Emmanuel Macron s’apprête à nommer un nouveau Premier ministre, le cinquième depuis 2022 et le troisième en un peu plus d’un an. Cette valse incessante à Matignon, après les échecs successifs de Michel Barnier et François Bayrou, illustre une incapacité chronique à stabiliser la vie politique. Mais au-delà de la dimension institutionnelle, c’est toute l’économie française qui paie la facture. Baisse de confiance, recul de l’investissement, envolée du coût de la dette : la crise politique s’installe dans les comptes du pays.
📉 Une croissance en panne, freinée par l’incertitude
L’instabilité gouvernementale agit comme un véritable poison pour l’économie.
Depuis la dissolution, on vit dans un climat d’incertitude nationale historique
explique Mathieu Plane, économiste à l’OFCE, cité par BFM Business.

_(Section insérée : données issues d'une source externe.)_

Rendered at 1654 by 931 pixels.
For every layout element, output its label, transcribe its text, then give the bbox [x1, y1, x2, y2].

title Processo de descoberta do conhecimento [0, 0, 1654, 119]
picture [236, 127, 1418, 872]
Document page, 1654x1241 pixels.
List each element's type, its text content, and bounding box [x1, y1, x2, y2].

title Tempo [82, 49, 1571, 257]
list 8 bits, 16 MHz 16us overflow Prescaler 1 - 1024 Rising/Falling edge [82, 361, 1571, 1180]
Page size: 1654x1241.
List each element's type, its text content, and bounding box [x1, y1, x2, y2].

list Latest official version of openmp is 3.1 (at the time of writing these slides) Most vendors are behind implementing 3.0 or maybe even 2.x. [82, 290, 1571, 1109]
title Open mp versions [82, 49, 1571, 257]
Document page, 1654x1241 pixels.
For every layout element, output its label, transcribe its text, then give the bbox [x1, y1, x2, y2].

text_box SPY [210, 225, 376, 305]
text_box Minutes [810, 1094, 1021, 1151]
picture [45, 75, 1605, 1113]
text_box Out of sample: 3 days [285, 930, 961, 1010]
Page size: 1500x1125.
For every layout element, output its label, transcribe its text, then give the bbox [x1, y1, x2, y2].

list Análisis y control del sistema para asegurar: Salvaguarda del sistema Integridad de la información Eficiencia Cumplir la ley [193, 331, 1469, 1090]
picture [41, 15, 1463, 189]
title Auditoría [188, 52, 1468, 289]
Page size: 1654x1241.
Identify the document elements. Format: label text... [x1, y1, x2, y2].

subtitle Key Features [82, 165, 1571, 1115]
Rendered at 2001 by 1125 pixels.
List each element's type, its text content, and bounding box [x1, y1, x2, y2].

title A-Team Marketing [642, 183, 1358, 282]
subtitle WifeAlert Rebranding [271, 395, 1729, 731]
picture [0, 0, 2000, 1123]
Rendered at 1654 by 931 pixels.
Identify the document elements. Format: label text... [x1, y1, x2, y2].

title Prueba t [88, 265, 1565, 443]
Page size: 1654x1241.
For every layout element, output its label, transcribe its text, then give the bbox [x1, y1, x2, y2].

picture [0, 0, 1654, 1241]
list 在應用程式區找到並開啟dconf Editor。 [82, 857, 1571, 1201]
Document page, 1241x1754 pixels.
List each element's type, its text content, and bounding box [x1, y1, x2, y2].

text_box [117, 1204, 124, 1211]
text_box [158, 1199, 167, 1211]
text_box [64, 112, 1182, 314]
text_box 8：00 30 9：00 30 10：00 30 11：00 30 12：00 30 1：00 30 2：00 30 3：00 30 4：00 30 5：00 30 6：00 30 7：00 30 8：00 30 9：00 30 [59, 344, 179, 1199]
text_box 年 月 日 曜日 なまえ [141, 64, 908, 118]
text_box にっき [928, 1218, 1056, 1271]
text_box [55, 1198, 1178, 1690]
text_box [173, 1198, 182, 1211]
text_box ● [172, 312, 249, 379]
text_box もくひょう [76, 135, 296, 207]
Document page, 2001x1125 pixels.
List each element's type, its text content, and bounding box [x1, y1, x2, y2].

Ce brouillard politique coûte cher : 0,1 point de PIB en 2024 et 0,3 point en 2025, soit environ 12 milliards d’euros de manque à gagner.
La croissance, déjà faible, s’essouffle : +1,4 % en 2023, +1,2 % en 2024 et seulement +0,6 % attendu en 2025. Les ménages surépargnent (18,9 % du revenu disponible au deuxième trimestre 2025, un record depuis 1979 hors Covid), tandis que la consommation, moteur représentant plus de 50 % du PIB, s’essouffle.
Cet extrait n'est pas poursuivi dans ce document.